Soğuk mezelerden ve salatalardan favorim gavurdağı salatası oldu. Humus’u açıkçası pek beğenmedim. Arkadaşlar sağolsunlar anında görüntü bitiriverdikleri için diğer mezelerden tadamadım. Hepsinin silinip süpürülmüş olmasından beğendikleri sonucuna vardım.
Ara sıcak olarak içli köfteyi denedim. Beklentimin biraz altındaydı. Dışı sertti. İçinde de baharatı ve yağını fazla buldum. Zamanla doğruyu bulacaklarını düşünüyorum. Ciğer deneyen arkadaşlar lezzetin iyi olduğunu ama ciğerlerin kalın kesilmiş olduğunu belirttiler.

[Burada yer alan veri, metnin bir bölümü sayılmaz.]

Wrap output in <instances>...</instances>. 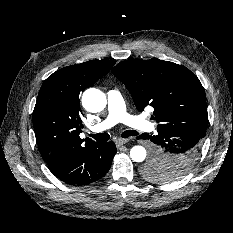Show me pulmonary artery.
<instances>
[{"label":"pulmonary artery","mask_w":233,"mask_h":233,"mask_svg":"<svg viewBox=\"0 0 233 233\" xmlns=\"http://www.w3.org/2000/svg\"><path fill=\"white\" fill-rule=\"evenodd\" d=\"M108 114L100 123L92 126L90 130L99 133L107 130L117 123L121 122L133 129L141 132H151L154 130V124L140 116L130 115L126 111L125 103L121 93L112 89L107 92Z\"/></svg>","instance_id":"1"}]
</instances>
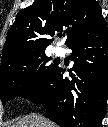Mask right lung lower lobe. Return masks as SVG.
<instances>
[{"label":"right lung lower lobe","instance_id":"98d812e1","mask_svg":"<svg viewBox=\"0 0 108 127\" xmlns=\"http://www.w3.org/2000/svg\"><path fill=\"white\" fill-rule=\"evenodd\" d=\"M74 65L71 80L57 67L47 83L26 97L45 104L60 127H99L108 98V28L102 17L67 45Z\"/></svg>","mask_w":108,"mask_h":127}]
</instances>
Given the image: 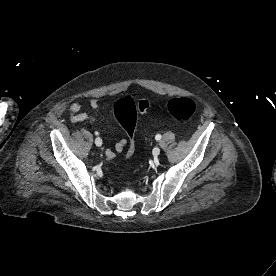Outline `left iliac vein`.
I'll return each mask as SVG.
<instances>
[{"mask_svg": "<svg viewBox=\"0 0 276 276\" xmlns=\"http://www.w3.org/2000/svg\"><path fill=\"white\" fill-rule=\"evenodd\" d=\"M153 155L155 157H157L160 154V148L159 147H155L152 151Z\"/></svg>", "mask_w": 276, "mask_h": 276, "instance_id": "4c4485c4", "label": "left iliac vein"}]
</instances>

Ana yemek olarak hünkar beğendi yedim. Katar’da yediğim en iyisiydi. Sukhar Pasha’nın da hünkar beğendisi iyidir ama Grande daha başarılıydı. Beyti yiyen arkadaşlar memnun kaldılar. Sunumu da bayağı görkemliydi Beyti’nin. Yazının başında Beyti fotoğrafını koymamdan anlamışsınızdır. İskender tercih edenler sanırım çok beğenmediler ve hafif pişmanlık içindeydiler.

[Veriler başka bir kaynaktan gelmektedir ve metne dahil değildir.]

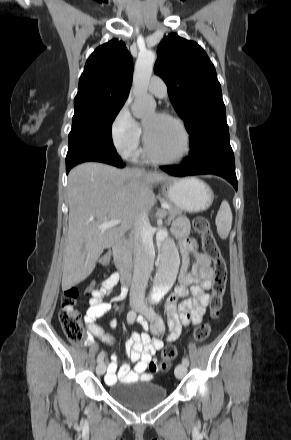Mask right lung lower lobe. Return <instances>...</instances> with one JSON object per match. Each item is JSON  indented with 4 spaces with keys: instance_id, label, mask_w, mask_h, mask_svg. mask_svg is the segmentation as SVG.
<instances>
[{
    "instance_id": "right-lung-lower-lobe-1",
    "label": "right lung lower lobe",
    "mask_w": 291,
    "mask_h": 440,
    "mask_svg": "<svg viewBox=\"0 0 291 440\" xmlns=\"http://www.w3.org/2000/svg\"><path fill=\"white\" fill-rule=\"evenodd\" d=\"M87 161L103 162L120 168L124 167L120 156L115 150H108L99 146L74 145L68 148L66 173L68 174L75 165Z\"/></svg>"
}]
</instances>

Tatlı olarak damla sakızlı muhallebinin damla aromasının yoğun olduğunu söylemeliyim. Benim açımdan kesinlikle bir sıkıntı değil ama bazı insanların aroma fazlalığına tepki verebileceğini biliyorum.
Çayların karanfilli gelmesi pek hoşumuza gitmedi. Gönül klasik Türk tipi tavşan kanı çay beklerdi. Bergamotlı olsa ses etmezdim. Müessesenin ikramı meyve tabakları şık ve lezzetliydi. Afiyetle yedik.
Sanırım Grande ile ilgili en ciddi eleştirimi hesap öderken yaşadıklarımız üzerinden yapacağım. Yirmi kişi olduğumuz ve farklı yemekleri denemek istediğimiz için hepimiz değişik yemekler sipariş etmiştik. Bundan dolayı da herkesin kendi ödemesini kendisinin yapacağını kararlaştırmıştık. Evdeki hesap çarşıya uymadı. Lokanta çalışanları bizi Carrefour fişi gibi padişah fermanından fırlama bir adisyonla başbaşa bırakıp tüm parayı toplamamızı ve kendilerine vermemizi istedi. Bu kadar güzel bir akşamın son on beş dakikasını para toplamaya ayırtmaları hoş olmadı. Bu yanlıştan dönüp, sistemlerini revize etmelerini ve herkesin kendi hesabını ödeyip çıkmasının sağlanması gerektiğini restaurant yöneticilerine belirttim. Umarım bir çözüm üretebilirler.
Yemeğimizin geneline bakarsam şu şekilde özetleyebilirim; Grande’den hepimiz memnun ayrıldık ve tekrar gelerek diğer yemekleri denememiz gerektiği kararını verdik. Hâlâ soft opening aşamasındaki bir lokanta için başarılıydılar. Hesap ödemedeki sıkıntılar gibi teknik aksaklıkların da kısa zamanda aşılacağını umuyorum. Yazıyı bitirmeden son olarak; Grande’nin ücretsiz verilen tadımlık şerbetlerinin müptelası olduk diyebilirim. Denemeden geçmeyin.
Herkese afiyet olsun.
Son dönemde yemeklerin ve servisin kalitesinde ciddi bir düşüş olduğu söyleniyor. Temkinli olmakta fayda var.